I just heard about this on our local evening TV news. Apparently the craze has caught on in asia & europe. Just wonderin' why the heck i have not heard about in chicago sooner?
#1. "RE: Sudoku" In response to _Chewy_ (Reply # 0) Fri Oct-07-05 07:18 AM by npmcl
It's certainly a craze in Europe but have to admit that I've never tried to do one. There are paper-backed books of them everywhere and in most daily newspapers along with the crossword puzzles.
I have seen that before (at least a year ago) and it's a tough puzzle form. The clues that you need to complete the puzzles are all there in front of you. What you need to do is figure out what numbers are available for a particular line by checking out what is already displayed in the other lines that cross it.
Nah, I figured out how to never lose at Tic Tac Toe back in middle school.
Beth's father showed us some Soduko puzzles and now I'm hooked. Of course, my programmer's brain immediately set to work thinking of how I could program all possible Soduko puzzles and store them in a database. (Might work on that after I finish with a large freelance project I'm working on. Paying gigs before personal pet projects. )
Here's a program you can run locally to complete Sudoku puzzles. It can also help by showing all possible values for boxes and highlighting certain boxes (all possible 1's for example).
Since I posted this originally, I've been doing these puzzles almost everyday and I'm completely hooked.
I found a website where a guy was talking about X-wing and swordfish techniques. I found it be confusing the way it was written and I didn't really need it for the easy-to-med level ones. But last week i found a a webiste that better explains those strategies.

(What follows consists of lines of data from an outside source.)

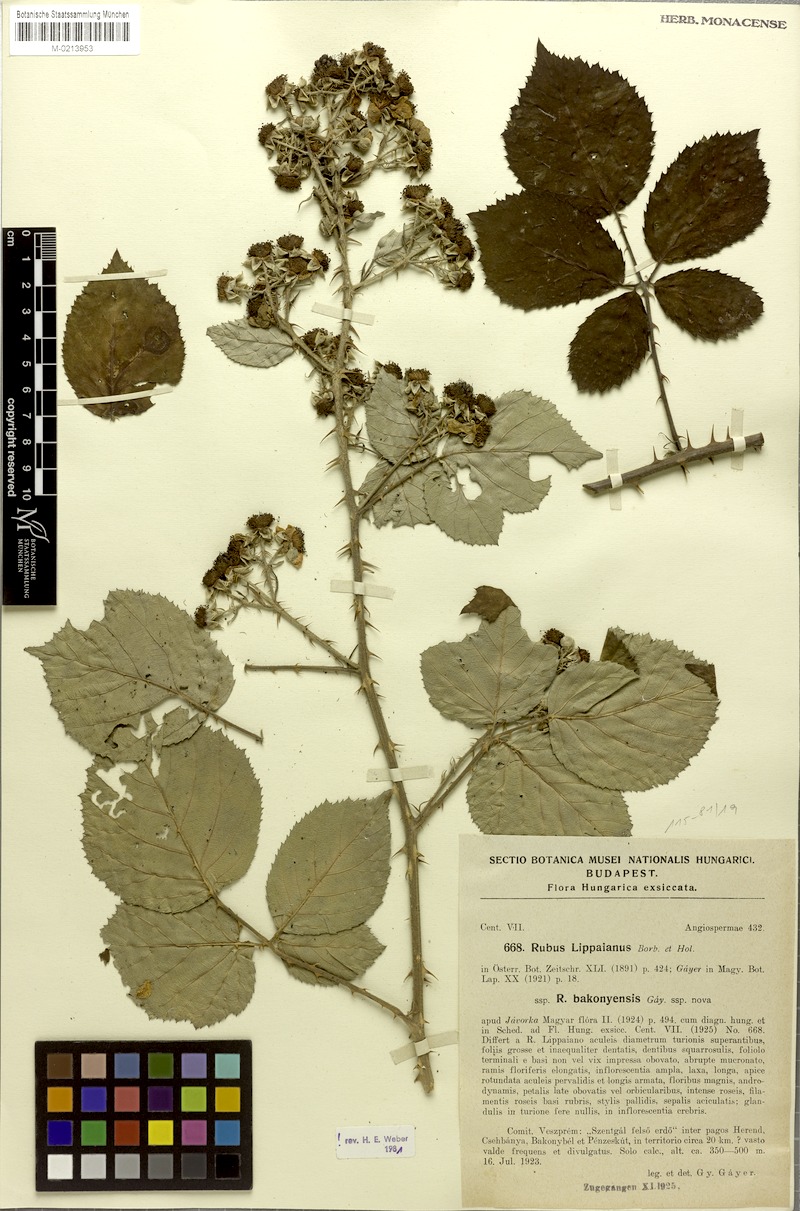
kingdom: Plantae
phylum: Tracheophyta
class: Magnoliopsida
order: Rosales
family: Rosaceae
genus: Rubus
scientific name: Rubus bakonyensis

#14. "RE: Sudoku" In response to _Chewy_ (Reply # 13) Sat Dec-03-05 11:42 PM by jasonlevine
Not really. That's still an online game. This is one you download and play locally. No Internet connection needed. Here's the site's tips/strategy area (with screenshots from their program):
BTW, I'm up to being able to solve Standard puzzles in Simple Sudoku in under 5 minutes (at good as 1:40-something) and Hard puzzles in under 10 minutes (sometimes as good as 4 minutes and change). The cool thing about Simple Sudoku is that it automates some of the more mundane things that Sudoku solvers do (e.g. writing possible numbers on each open square) that allow them to use more advanced techniques (e.g. Naked Pairs) to figure out what squares are and aren't.
>Wow. Now *that's* addicted. > >BTW, I'm up to being able to solve Standard puzzles in Simple >Sudoku in under 5 minutes (at good as 1:40-something) and Hard >puzzles in under 10 minutes (sometimes as good as 4 minutes >and change).
That's pretty damn good Jason. I just installed Simple Sudoku on my PC tonight and I find even the standard ones to take me atleast 15-20 min to solve. There's a local free newspaper here that prints them almost daily and I can solve the easy ones in about 10 min. I'm so used to doing it on paper, it will take me a little time to adjust doing it on the PC.
>The cool thing about Simple Sudoku is that it >automates some of the more mundane things that Sudoku solvers >do (e.g. writing possible numbers on each open square)
I looked for that earlier - how do you turn that feature on? Maybe I should have just had one glass of wine tonight.